La crise économique occasionnée par la pandémie de la COVID-19 est sans précédent. Il y a deux semaines à peine, le ministre Eric Girard a déposé à l’Assemblée nationale un budget comptant sur des surplus.

Claude Martel Claude Martel
Président d’Inno-centre

Début mars, les journaux titraient que le Québec avait un taux de chômage de 4,5 %, le plus bas depuis 1966 ! Il y a quelques jours à peine, le principal défi de croissance de nos entreprises se résumait à un défi de main-d’œuvre. On gagnait en productivité, en croissance économique et en richesse collective !

Et pourtant, en quelques jours, tout s’est effondré. La pandémie de la COVID-19 nous a frappés de plein fouet. Aujourd’hui, près de 1 million de Canadiens ont déposé leur demande à l’assurance-emploi. Les PME de toute taille et de tous les secteurs annoncent des mises à pied qu’on espère temporaires. Cette crise sanitaire met à rude épreuve des industries, des modèles d’affaires et jette à l’eau bien des plans de croissance. Le Québec est au ralenti, notre économie est sous le choc.

Mais, heureusement, nos entrepreneurs font instinctivement preuve d’une grande résilience, peu importe le contexte. En effet, il s’agit de la plus grande qualité des hommes et des femmes d’affaires.

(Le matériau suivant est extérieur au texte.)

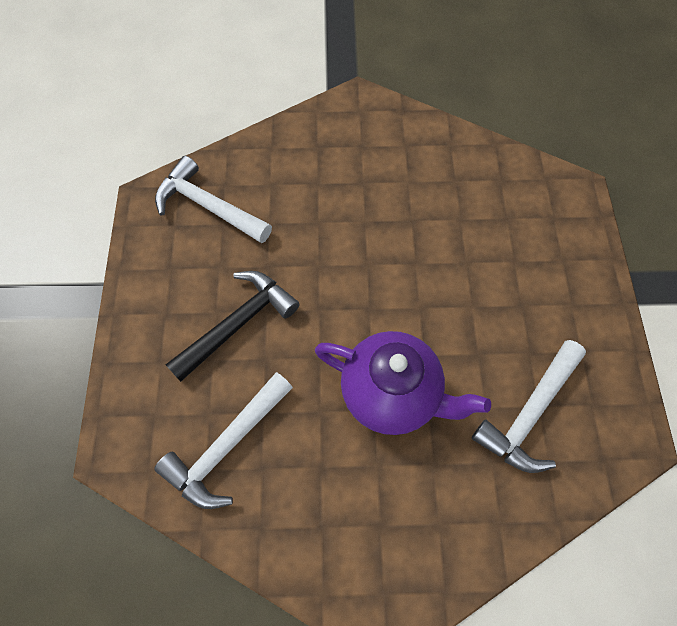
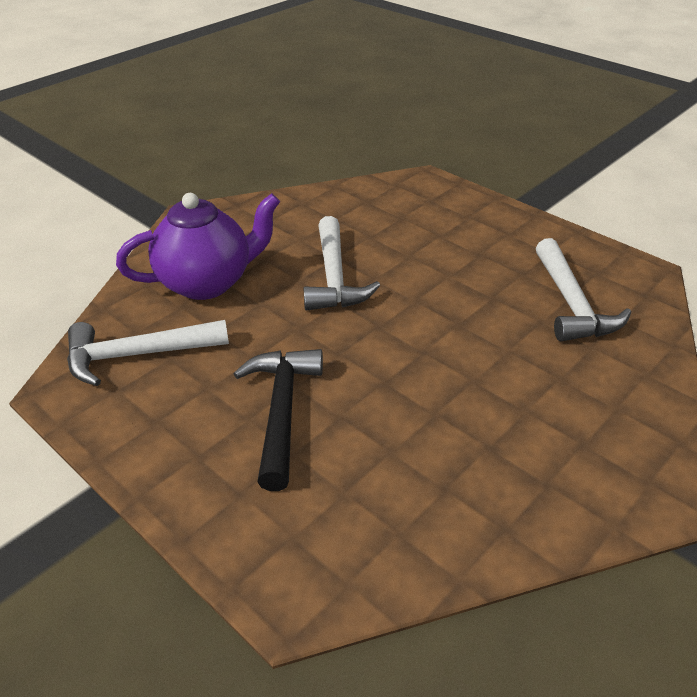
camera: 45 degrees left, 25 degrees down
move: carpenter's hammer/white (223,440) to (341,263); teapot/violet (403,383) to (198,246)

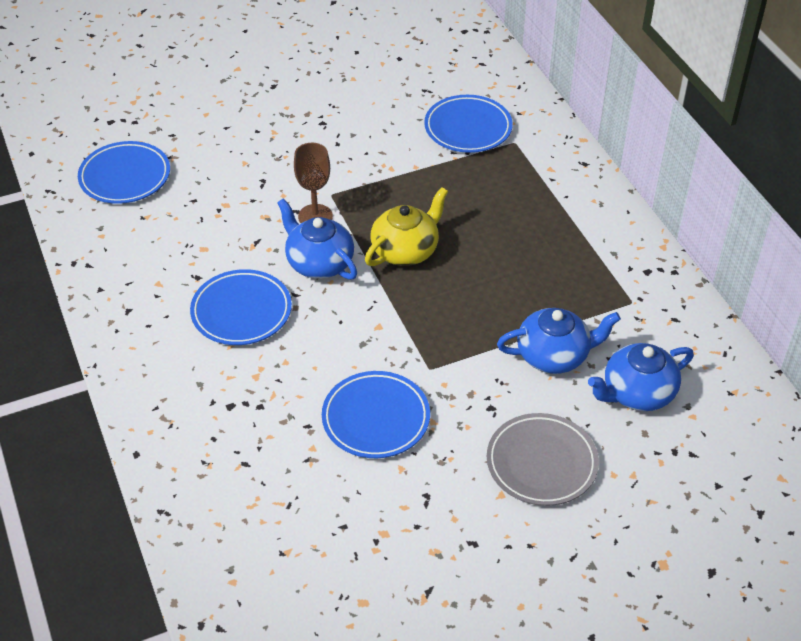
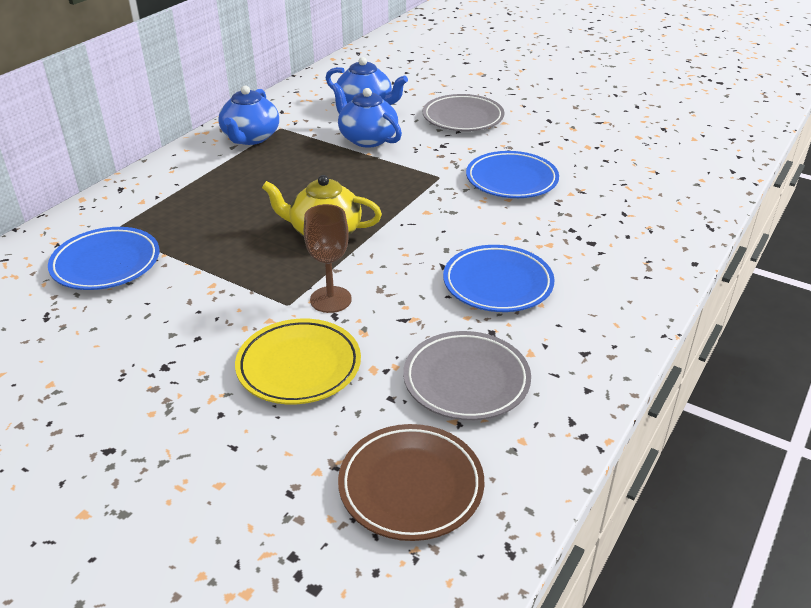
camera: 125 degrees left, 10 degrees down
insert: dinner plate/bright yellow (298,361); dinner plate/ash-grey (467,375)
move: teapot/cobalt (317,239) to (248,115)
recolor: dinner plate/cobalt (124,172) to dinner plate/brown (411,482)

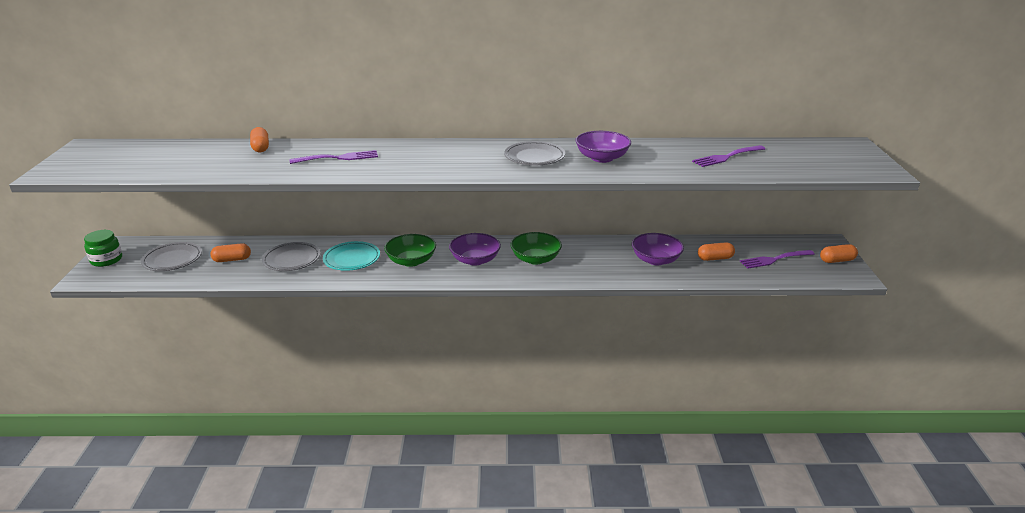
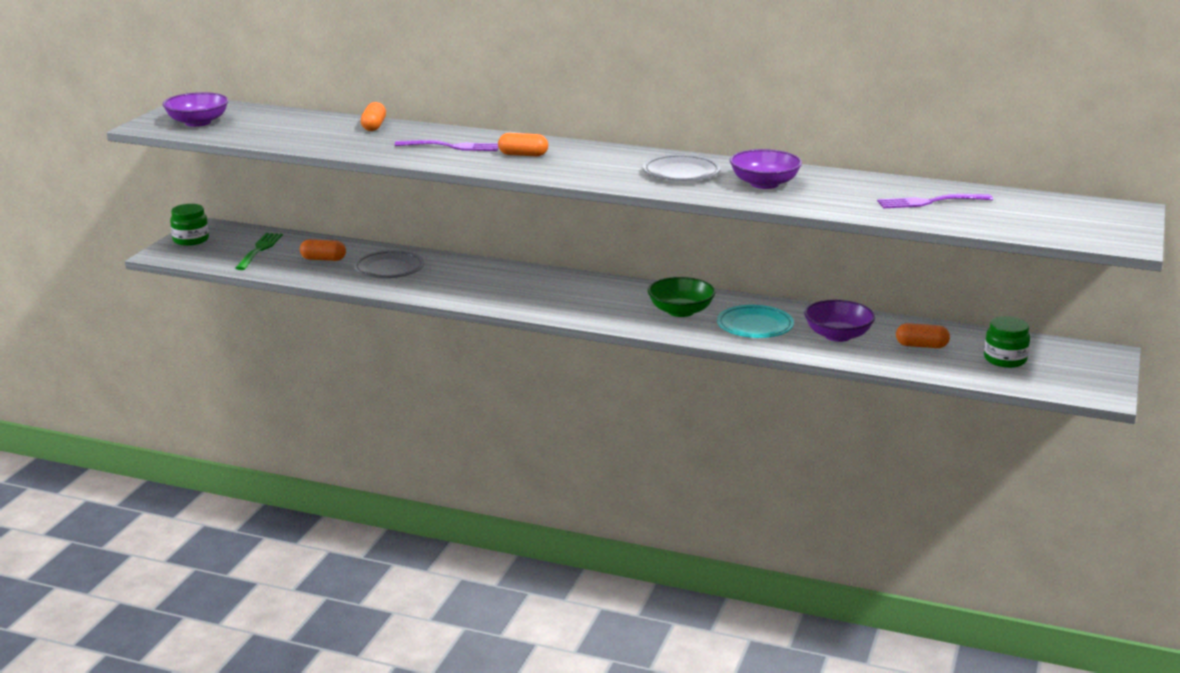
camera: 20 degrees right, 5 degrees down
delete: serving bowl/emerald (410,250)
move: dinner plate/teal (351,256) to (755,321); serving bowl/violet (475,249) to (195,109); pill shape/bright orange (839,253) to (523,144)
replace: dinner plate/ash-grey (171,256) to table fork/emerald (259,251); table fork/violet (777,259) to jam jar/emerald (1007,342)

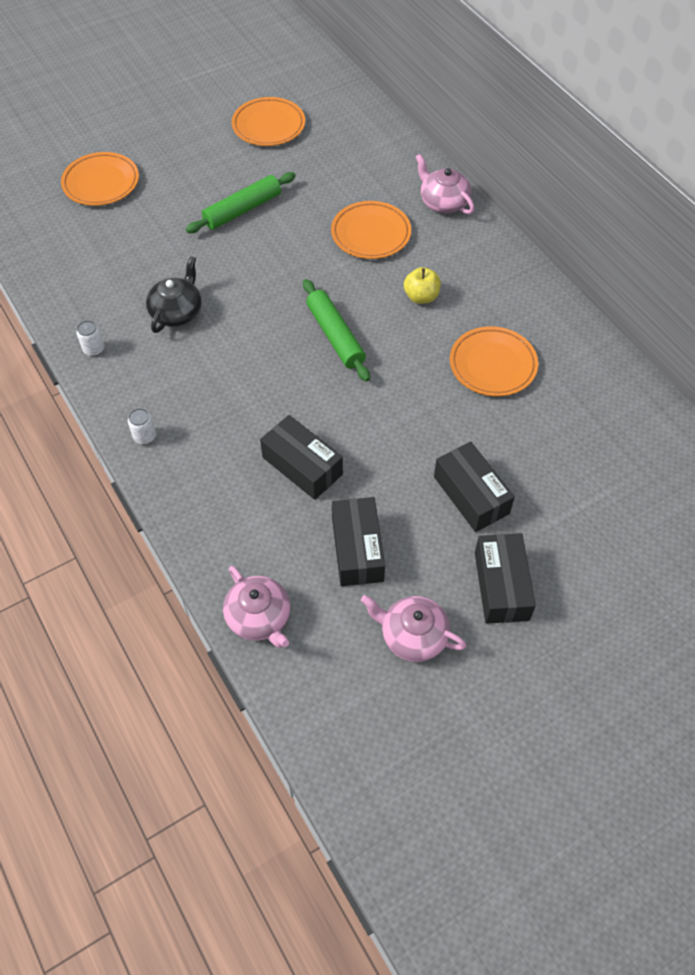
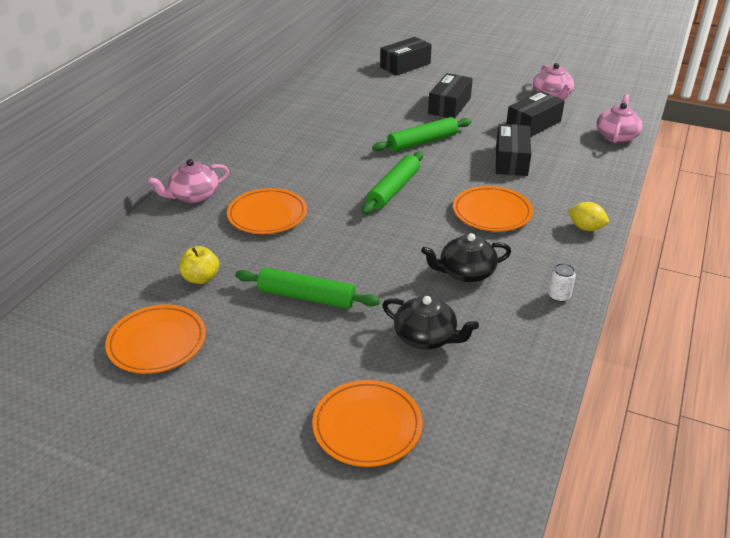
camera: 125 degrees left, 20 degrees down
insert: pastry roller/emerald (421,134); teapot/jet-black (430,323)
move: apple/bright yellow (422,285) to (199,265); dinner plate/bright orange (494,361) to (493,208); box/jet-black (505,578) to (406,56)
replace: tin/white (142,426) to lemon/bright yellow (588,216)
rotate: teapot/rosy (445,184) = (188,181) 45 degrees clockwise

Ils se mettent rapidement en « mode survie ». Après avoir absorbé le choc, c’est l’heure de la gestion de la crise. Des décisions difficiles, voire déchirantes devront être rapidement prises pour juguler l’hémorragie, mettre sur pied un nouveau plan de match et traverser la tempête. Ils prennent ces décisions avec le sentiment de porter le poids du monde sur leurs épaules : des employés et leurs familles, des fournisseurs et des clients qui comptent sur eux.

Pour certains, cette période difficile sera l’occasion de revoir leur modèle d’affaires, une pause pour mieux rebondir, une occasion d’innover. La détresse laissera bientôt place à l’adrénaline. Après le choc, c’est la détermination.

Nos PME ont une incroyable capacité d’adaptation. Plusieurs ont le réflexe bien aiguisé de réagir vite et de réagir bien. Certaines ont déjà adapté leurs chaînes de production pour répondre aux besoins du moment.

Citons par exemple Pur Vodka et Adfast Corp, qui laissent respectivement de côté la production de vodka et d’isolants industriels pour produire… des gels antiseptiques. Ces entrepreneurs ne contribuent pas uniquement à faire face aux besoins sanitaires du pays ; ils permettent aussi de maintenir des emplois si précieux à l’heure où le Québec est au ralenti.

L’aide des gouvernements

Nos gouvernements ont annoncé une première série de mesures pour aider les PME à atténuer les impacts financiers à court terme, et c’est très bien. Toutefois, les entrepreneurs ont besoin de plus : ils ont besoin d’accompagnement pour passer à l’action tant en matière de gestion de la trésorerie, de restructuration, d’approvisionnement que de distribution, d’organisation du travail, de commercialisation (vente en ligne), etc.

Même les héros ont parfois besoin d’aide… soutenons-les, et ça va bien aller.